NEVER try after finishing the course, to close the cap from 20/5 to 20/20 as G3TMV adviced. Go back to your real obtained speed according to the formula I published recently on this website.

Your choice which advice you take.

Posted: 2017-09-09 02:06
I've tried different methods of learning CW.

Good idea, unless you have high aptitude, in which case you will have learned morse too quickly to try more than one method - but for the rest of us though . . .


I learned, or thought I did, the Alphabet and numbers in the CW OPS Academy but nothing sticks.

Sure you learned it - but how exactly did you learn it??

Maybe a direct link from ear to typewriter,
the military taught its recruits, to buzzz code groups of five cypher chars about . . .

Maybe a direct link to writing, so you can jot it all down but you aren't comprehending any of it at the time . . .

So, now you have to learn to decode into your head - unfortunately a bit like staring again.

With practice decoding as you hear will become as automatic as driving, walking, reading . . . given time . .

BUT, how much time ??? you might be asking

Well . . .

. . . if you have high aptitude like Brushup, Lea and Rich G4FAD then 2 weeks to a few months.

If you don't then 6 month to 6 years depending on your ears / headphones / persistance

Time for you to start then . . .


I completed lesson 1 several times over 90%. For those of you who finished LCWO, did it work for you? Does the light come on?

No, that's drugs. This is more like learning to drive a "stick shift" WW1 army wagon with no synchro-mesh.
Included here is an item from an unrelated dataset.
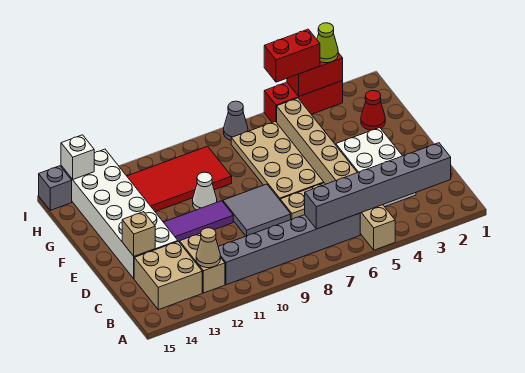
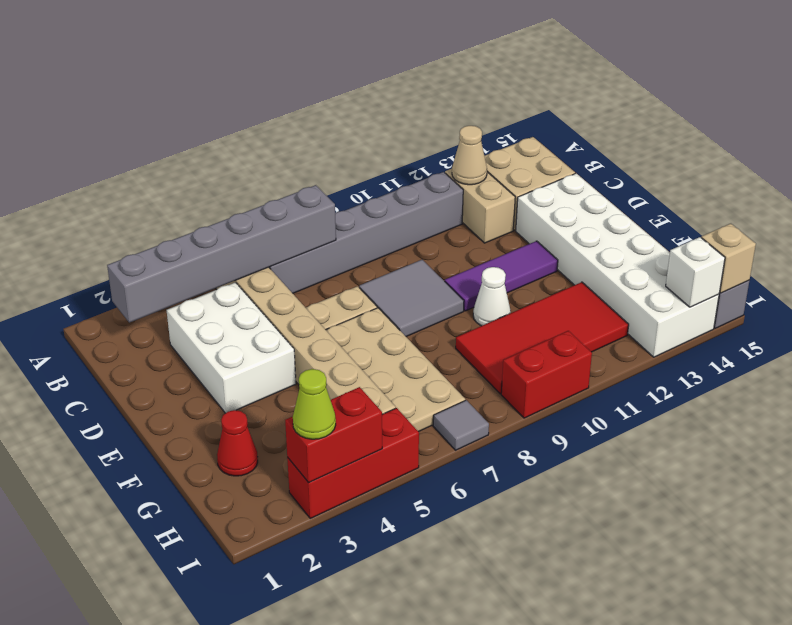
tan brick D14 level 2 -> tan brick I15 level 2
red brick I4:I5 level 3 -> red brick I9:I10 level 1
grey cone I7 level 1 -> grey tile I7 level 1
My guess is you have a combination of average aptitude ( welcome to the club )
learning-a-link straight to typing into the test box.

A few tips

1/ it may take longer than you were expecting

2/ if you push too hard for speed instead of accuracy, you will get bored with it all after a bit

read pierpont http://www.tasrt.ca/TASRTVersions/TASRT.pdf

3/ don't give up

4/ you will learn by repetition not by trying too hard or by impatience

5/ stop testing your speed all the time

6/ listen to lots of morse, slow enough for you to decode the letters in your head but fast enough that you are kept busy

7/ watch out for tiredness if you are concentrating

8/ don't give up

9/ make sure that you choose an audio frequency at which your ears can easily pick out dits and dahs - else you are wasting your time.

I think this is probably the main issue differentiating between high and low aptitude, ( tho being able to spell helps a bit too )

Really, if you are hearing the characters correctly and can remember what each combination of sounds means, you can't help but learn to decode by habit.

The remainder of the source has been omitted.